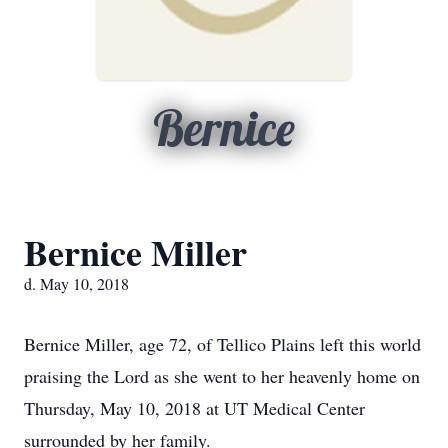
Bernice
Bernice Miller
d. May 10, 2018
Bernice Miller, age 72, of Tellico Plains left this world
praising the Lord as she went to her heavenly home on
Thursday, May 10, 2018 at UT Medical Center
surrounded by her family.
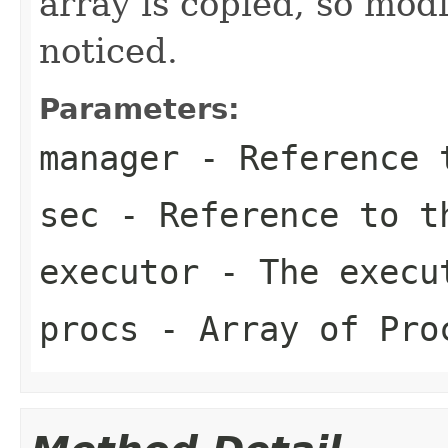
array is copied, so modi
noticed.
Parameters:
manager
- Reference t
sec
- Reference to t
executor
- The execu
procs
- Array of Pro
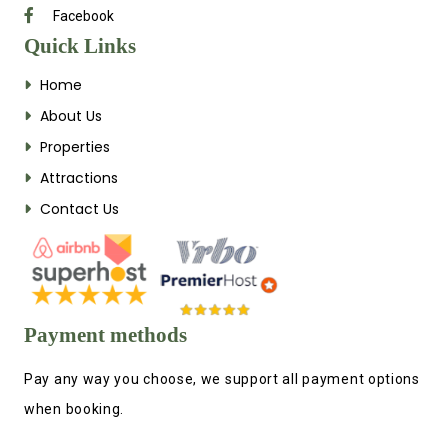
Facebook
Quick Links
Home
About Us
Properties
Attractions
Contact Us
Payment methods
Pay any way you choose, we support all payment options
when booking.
============================================================
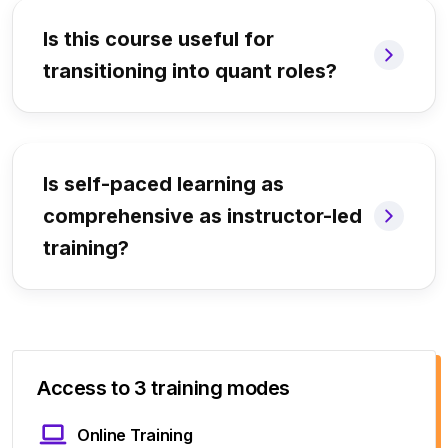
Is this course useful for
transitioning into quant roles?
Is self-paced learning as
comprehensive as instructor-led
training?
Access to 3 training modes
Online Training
============================================================
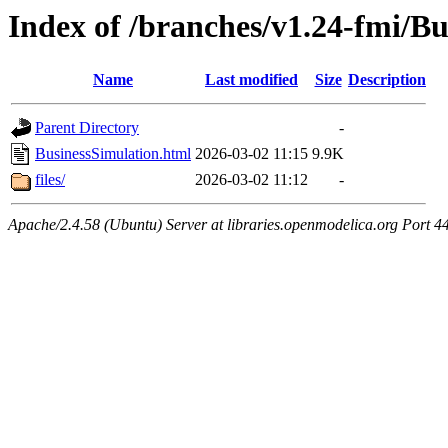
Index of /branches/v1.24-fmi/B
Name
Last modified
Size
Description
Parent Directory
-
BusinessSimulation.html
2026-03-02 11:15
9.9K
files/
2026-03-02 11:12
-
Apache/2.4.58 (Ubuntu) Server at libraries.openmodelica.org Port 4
============================================================
▸ **Your instructions**
Please return the records from the line with "Is this course useful for" to the line with "Online Training", both included, copying each line exactly.

▸ **Completed task**
Is this course useful for
transitioning into quant roles?
Is self-paced learning as
comprehensive as instructor-led
training?
Access to 3 training modes
Online Training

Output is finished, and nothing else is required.